Alcoholic Liver Disease: Alfa Fetoprotein Alteration, Hematological & Biochemical Characteristics
Background: Alcohol remains the single most significant cause of liver disease throughout the Western world, responsible for between 40 and 80% of cases of cirrhosis in different countries. Many of the factors underlying the development of alcoholic liver injury remain unknown, and significant questions remain about the value of even very basic therapeutic strategies.
Patients and Methods: In a cross sectional study, 113 alcoholic patients with evidence of liver disease in the absence of other significant etiology attending the Gastoenterorology and Hepatology Teaching Hospital between December 2001 and December 2003 were studied for the hematological and biochemical spectrum of alcoholic liver disease including Alfa fetoprotein (AFP) and gamma glutamyl transpeptidase alteration.

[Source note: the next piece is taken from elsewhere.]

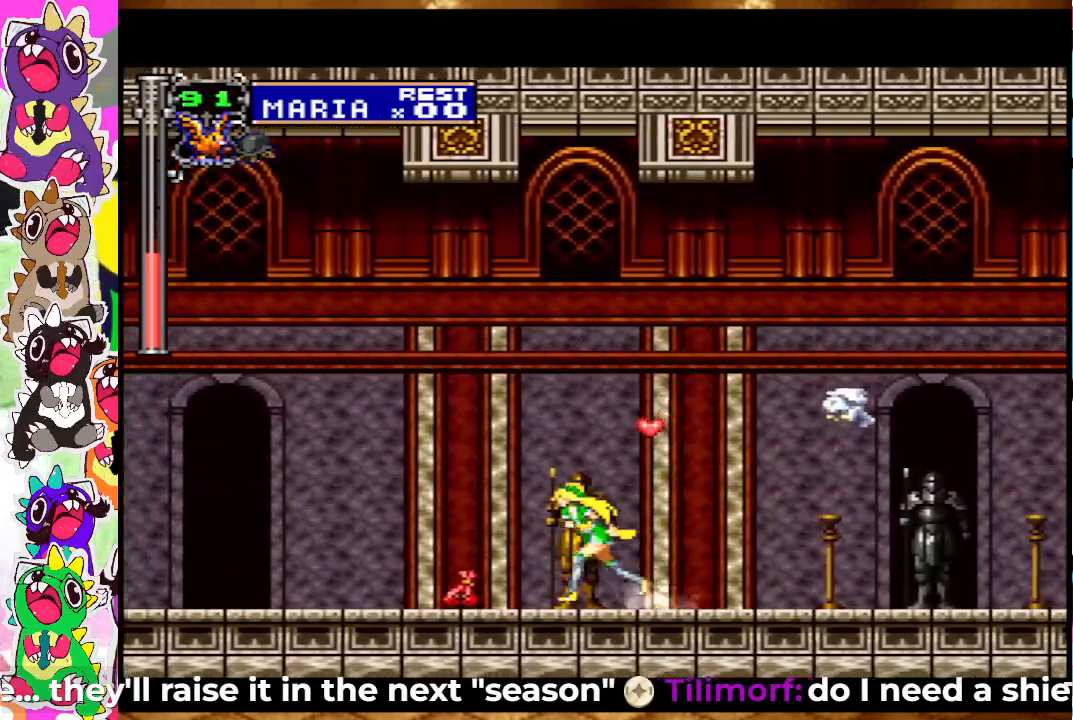
{"buttons": ["DPAD_RIGHT"], "left_stick": "center", "right_stick": "center", "events": [[317, "DPAD_LEFT", "up"], [333, "DPAD_RIGHT", "down"]]}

Results: The serum aminotransferase was mildly elevated and the AST/ALT ratio often exceeds 2.The serum bilirubin and PT positively correlated with the severity of ALD. The GGT was
commonly elevated irrespective of liver damage. AFP was bellow normal in (80%) and was negatively correlated with the severity of ALD.
Conclusion: The hematological profile of ALD was macrocytosis and neutrophile leukocytosis. The serum aminotransferase was mildly elevated. The GGT was commonly elevated irrespective of liver damage. AFP was bellow normal in the majority and is negatively correlated with the severity of ALD.